• [WORK INSTRUCTIONS]: Which lines in the records below hold the word "iPhone"? Copy each of them.

• [INPUT]:

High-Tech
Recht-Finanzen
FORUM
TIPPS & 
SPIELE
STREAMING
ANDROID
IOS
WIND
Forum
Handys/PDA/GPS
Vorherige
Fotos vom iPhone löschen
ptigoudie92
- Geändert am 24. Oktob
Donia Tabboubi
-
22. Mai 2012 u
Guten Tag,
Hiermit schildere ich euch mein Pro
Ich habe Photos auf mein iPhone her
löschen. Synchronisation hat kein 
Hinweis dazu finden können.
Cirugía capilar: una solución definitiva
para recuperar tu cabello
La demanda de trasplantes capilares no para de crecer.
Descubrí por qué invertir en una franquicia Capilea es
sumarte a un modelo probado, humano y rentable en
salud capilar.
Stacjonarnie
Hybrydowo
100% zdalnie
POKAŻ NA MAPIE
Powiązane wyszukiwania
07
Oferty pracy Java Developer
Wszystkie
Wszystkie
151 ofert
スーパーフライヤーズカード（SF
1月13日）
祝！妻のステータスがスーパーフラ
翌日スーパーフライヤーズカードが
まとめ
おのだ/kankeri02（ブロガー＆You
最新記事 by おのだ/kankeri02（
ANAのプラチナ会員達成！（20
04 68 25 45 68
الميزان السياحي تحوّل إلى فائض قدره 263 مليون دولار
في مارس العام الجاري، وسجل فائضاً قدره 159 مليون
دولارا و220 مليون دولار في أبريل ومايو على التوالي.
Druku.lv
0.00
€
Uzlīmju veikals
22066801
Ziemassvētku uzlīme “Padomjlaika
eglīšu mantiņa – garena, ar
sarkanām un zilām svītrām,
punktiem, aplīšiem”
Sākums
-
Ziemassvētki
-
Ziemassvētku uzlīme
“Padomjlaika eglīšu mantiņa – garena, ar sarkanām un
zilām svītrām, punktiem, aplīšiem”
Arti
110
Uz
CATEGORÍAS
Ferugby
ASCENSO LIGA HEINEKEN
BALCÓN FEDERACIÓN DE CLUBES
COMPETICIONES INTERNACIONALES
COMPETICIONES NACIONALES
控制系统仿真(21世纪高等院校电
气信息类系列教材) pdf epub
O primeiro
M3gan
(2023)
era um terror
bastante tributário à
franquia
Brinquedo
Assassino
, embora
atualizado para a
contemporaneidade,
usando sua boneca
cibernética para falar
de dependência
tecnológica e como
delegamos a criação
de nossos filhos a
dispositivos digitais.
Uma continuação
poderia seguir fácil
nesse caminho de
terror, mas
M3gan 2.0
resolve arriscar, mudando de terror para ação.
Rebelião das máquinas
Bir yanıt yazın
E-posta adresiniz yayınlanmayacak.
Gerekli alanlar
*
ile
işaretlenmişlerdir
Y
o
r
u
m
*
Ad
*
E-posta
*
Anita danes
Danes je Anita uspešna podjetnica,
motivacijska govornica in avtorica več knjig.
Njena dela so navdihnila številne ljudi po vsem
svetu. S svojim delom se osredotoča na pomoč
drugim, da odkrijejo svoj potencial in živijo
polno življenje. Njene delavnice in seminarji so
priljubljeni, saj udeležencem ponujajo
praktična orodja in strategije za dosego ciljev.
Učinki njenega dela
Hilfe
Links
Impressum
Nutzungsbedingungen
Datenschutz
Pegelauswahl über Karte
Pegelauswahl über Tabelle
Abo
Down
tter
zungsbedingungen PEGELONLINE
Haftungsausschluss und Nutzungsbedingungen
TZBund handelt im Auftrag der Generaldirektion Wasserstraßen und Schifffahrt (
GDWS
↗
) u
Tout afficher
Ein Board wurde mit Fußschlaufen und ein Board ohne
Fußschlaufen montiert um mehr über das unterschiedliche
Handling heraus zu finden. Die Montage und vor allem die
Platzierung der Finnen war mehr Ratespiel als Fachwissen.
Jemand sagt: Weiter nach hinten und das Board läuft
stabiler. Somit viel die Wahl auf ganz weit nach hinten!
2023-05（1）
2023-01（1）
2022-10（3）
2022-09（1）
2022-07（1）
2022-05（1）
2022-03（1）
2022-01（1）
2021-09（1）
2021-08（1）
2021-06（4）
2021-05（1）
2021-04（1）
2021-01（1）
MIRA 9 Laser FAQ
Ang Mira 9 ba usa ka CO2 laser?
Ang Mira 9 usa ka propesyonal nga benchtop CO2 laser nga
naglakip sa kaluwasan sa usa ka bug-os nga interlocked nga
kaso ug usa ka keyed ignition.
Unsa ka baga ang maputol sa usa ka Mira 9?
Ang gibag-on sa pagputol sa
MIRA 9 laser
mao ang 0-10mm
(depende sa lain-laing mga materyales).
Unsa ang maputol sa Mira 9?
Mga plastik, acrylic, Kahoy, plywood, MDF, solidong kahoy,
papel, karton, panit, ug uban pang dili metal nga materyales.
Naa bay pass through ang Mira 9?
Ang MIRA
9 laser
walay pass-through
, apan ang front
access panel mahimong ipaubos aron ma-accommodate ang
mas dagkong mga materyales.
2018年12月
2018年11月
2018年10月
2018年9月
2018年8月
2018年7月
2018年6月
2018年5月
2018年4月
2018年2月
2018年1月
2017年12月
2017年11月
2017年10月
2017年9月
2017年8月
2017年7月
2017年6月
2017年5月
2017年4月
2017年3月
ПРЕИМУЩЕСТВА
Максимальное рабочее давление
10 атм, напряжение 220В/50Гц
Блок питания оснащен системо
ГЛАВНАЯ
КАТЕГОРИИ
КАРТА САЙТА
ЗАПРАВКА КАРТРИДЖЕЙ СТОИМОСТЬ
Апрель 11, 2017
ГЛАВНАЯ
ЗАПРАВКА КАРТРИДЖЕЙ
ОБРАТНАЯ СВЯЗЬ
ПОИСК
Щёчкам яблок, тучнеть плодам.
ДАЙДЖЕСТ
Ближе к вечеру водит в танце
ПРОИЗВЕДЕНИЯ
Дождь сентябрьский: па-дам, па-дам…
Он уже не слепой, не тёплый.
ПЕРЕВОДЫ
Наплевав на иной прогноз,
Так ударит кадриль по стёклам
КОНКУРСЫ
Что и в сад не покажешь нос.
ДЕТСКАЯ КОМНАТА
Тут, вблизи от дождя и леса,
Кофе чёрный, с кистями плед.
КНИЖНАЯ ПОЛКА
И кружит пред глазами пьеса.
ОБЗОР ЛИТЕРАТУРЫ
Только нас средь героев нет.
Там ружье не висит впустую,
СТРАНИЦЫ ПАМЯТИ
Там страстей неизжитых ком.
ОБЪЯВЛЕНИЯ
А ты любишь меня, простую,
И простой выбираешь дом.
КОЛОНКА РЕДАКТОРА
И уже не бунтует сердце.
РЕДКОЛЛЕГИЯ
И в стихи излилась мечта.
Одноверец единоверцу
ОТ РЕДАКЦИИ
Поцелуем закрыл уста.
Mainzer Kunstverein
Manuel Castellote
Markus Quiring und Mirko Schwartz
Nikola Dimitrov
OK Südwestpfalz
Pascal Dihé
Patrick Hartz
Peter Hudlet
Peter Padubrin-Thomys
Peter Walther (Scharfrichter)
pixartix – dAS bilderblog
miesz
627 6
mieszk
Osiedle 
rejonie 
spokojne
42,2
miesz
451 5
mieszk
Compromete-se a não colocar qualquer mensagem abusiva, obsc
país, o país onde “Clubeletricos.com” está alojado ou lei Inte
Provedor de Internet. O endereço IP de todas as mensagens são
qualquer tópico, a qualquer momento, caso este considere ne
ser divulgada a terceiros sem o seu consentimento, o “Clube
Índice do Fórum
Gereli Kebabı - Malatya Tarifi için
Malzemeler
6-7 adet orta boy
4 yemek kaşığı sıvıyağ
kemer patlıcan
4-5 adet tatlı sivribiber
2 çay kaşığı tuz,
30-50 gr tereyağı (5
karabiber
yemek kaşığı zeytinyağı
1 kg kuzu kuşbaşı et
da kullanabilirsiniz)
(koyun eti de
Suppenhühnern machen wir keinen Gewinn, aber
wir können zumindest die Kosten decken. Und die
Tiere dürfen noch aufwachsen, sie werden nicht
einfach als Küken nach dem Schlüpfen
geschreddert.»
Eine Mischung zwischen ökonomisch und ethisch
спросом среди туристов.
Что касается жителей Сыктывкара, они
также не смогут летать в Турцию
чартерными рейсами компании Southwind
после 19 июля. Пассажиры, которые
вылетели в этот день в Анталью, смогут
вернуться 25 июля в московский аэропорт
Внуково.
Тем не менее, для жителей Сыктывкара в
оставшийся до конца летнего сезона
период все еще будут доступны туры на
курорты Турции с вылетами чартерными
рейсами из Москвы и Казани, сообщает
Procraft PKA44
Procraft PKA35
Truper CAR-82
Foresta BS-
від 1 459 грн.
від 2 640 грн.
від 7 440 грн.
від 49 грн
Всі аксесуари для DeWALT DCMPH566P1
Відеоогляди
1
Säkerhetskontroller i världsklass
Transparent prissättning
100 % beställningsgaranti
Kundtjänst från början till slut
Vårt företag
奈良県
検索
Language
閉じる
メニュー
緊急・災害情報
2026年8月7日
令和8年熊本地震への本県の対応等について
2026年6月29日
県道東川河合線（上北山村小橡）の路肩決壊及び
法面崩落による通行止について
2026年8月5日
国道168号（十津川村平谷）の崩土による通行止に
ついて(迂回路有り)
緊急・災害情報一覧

• [SOLUTION]:
Fotos vom iPhone löschen
Ich habe Photos auf mein iPhone her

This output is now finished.